Members of SORT during “Operation Strike Back”

(TRINIDAD GUARDIAN) — The number of people killed by police in the last year has risen by 86 per cent, a figure that is of concern to the Police Complaints Authority (PCA).

For this year, 43 people have already been killed by the police, the majority being Afro-Trinidadians.

Trends show the killings have occurred primarily in the North Eastern Division and stemmed from 32 shooting incidents between January to June.

There have been multiple killings arising out of single incidents, such as the one which occurred on Friday involving Joel Jacob, Israel Clinton and Noel Diamond, all of whom were shot dead by officers of the Inter-Agency Task Force and the Guard and Emergency Branch.

Statistics obtained by Guardian Media show the 86 per cent increased in police-related killings for this year compared to the same period last year.

The statistics also show a 60 per cent increase in police-related killings between 2018 and 2019.

This three-year rise in police-related deaths has been of concern to the director of the PCA David West.

In an interview with Guardian Media, West said the PCA was concerned with every police-involved fatal and non-fatal shooting.

“There is a standing policy since I assumed directorship of the PCA that an investigation is initiated into every police-involved shooting fatal and non-fatal. To date, there have been 32 incidents of police-involved shootings.

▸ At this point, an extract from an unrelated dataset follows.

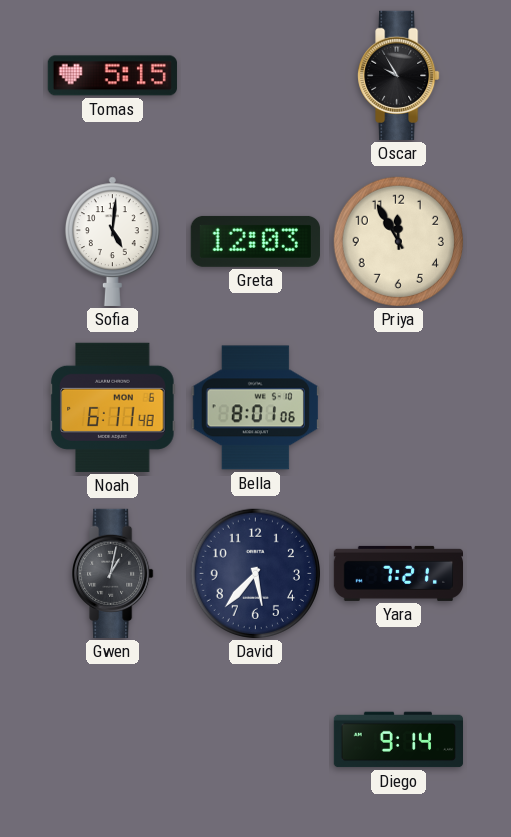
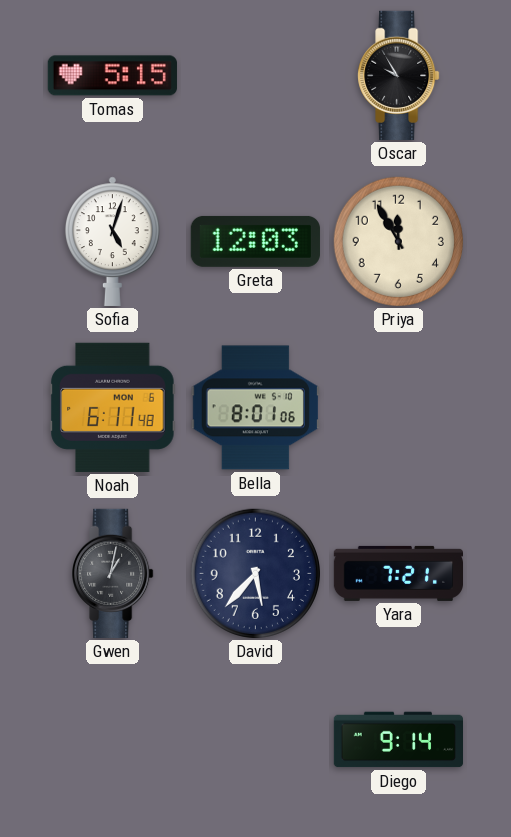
Sofia: 5:01 -> 5:03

Out of those 32 incidents, there have been 43 victims,” he said.

Asked whether he was concerned about possible cover-ups, West assured that full, fair and thorough independent investigations are being conducted into all reported incidents of alleged police misconduct.

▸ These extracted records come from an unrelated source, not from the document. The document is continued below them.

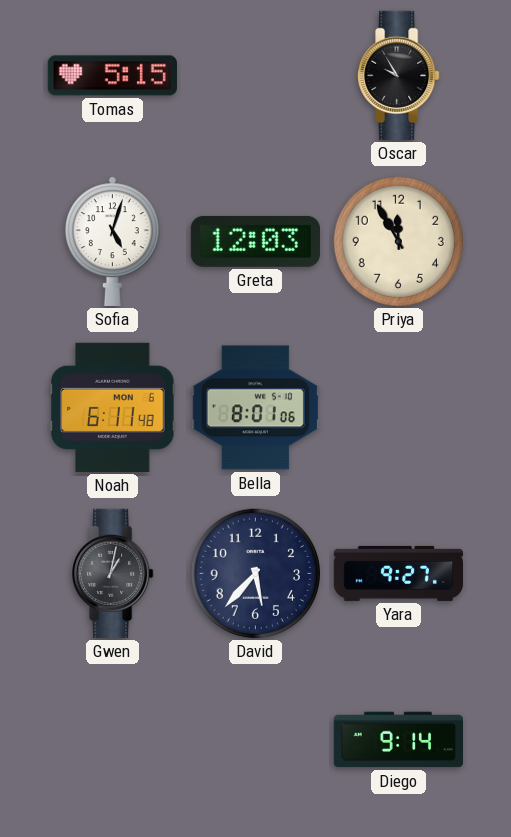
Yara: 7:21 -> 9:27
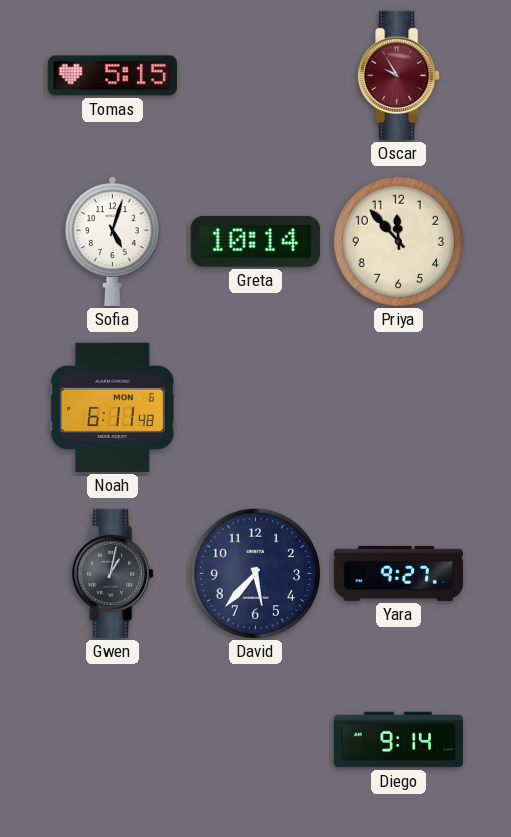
Oscar dial: black -> burgundy
Greta: 12:03 -> 10:14
Priya: 11:55 -> 11:53
Bella: 8:01 -> none
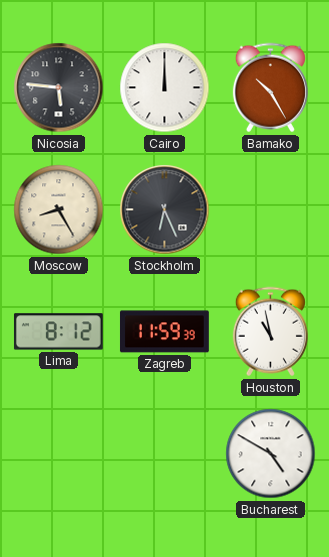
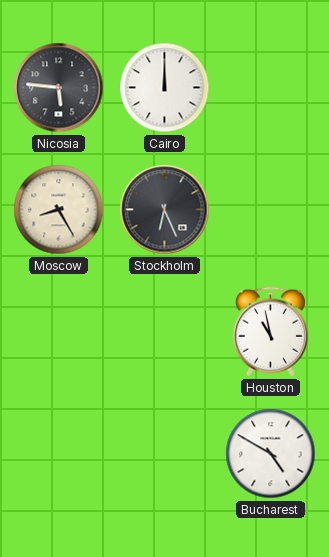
Bamako: 10:25 -> none
Lima: 8:12 -> none
Zagreb: 11:59 -> none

“The PCA is also conscious that we do not pre-empt the outcome of these investigations. Our inquiries look at all the circumstances and whether the use of force by officers was justified and proportionate in each of these instances. Upon the conclusion of an investigation, the authority makes an assessment and forms an opinion as to whether or not the subject matter of the complaint has been substantiated,” he said.

Under Section 44 (2) of the PCA Act, the Authority would then recommend whether consideration should be given to prosecute any person for a criminal offence.

“The recommendation is then forwarded to the DPP and to the Commissioner of Police for disciplinary action,” he said.

Asked whether he saw the video showing the Morvant shooting, West said, “The PCA is aware of the video that has been circulating in social media. An investigation has been initiated. The matter will be fully investigated and upon conclusion, if warranted recommendations will be made to the relevant bodies.”

Asked what could be done to ensure that law and order are followed at all times by police officers, West said, “The ‘use of force’ policy of any police service is an essential tool in helping officers respond to potentially dangerous and challenging situations. This, however, must be reasonable, appropriate and proportionate.”

He noted that law enforcement officers should, as far as practicable, apply non-violent means before resorting to using force when carrying out their duties.

“In the event that they must resort to force, only the minimum force necessary to achieve the required objective ought to be employed. This is why the PCA has been advocating for the use of tasers as a means of a non-lethal weapon. Additionally, this is why the PCA promotes the use of body-worn cameras (BWCs) and vehicle dash cameras,” he added.

He noted that the use of body cameras was an important tool “with the potential to enhance transparency and accountability and to engender greater trust in police officers.”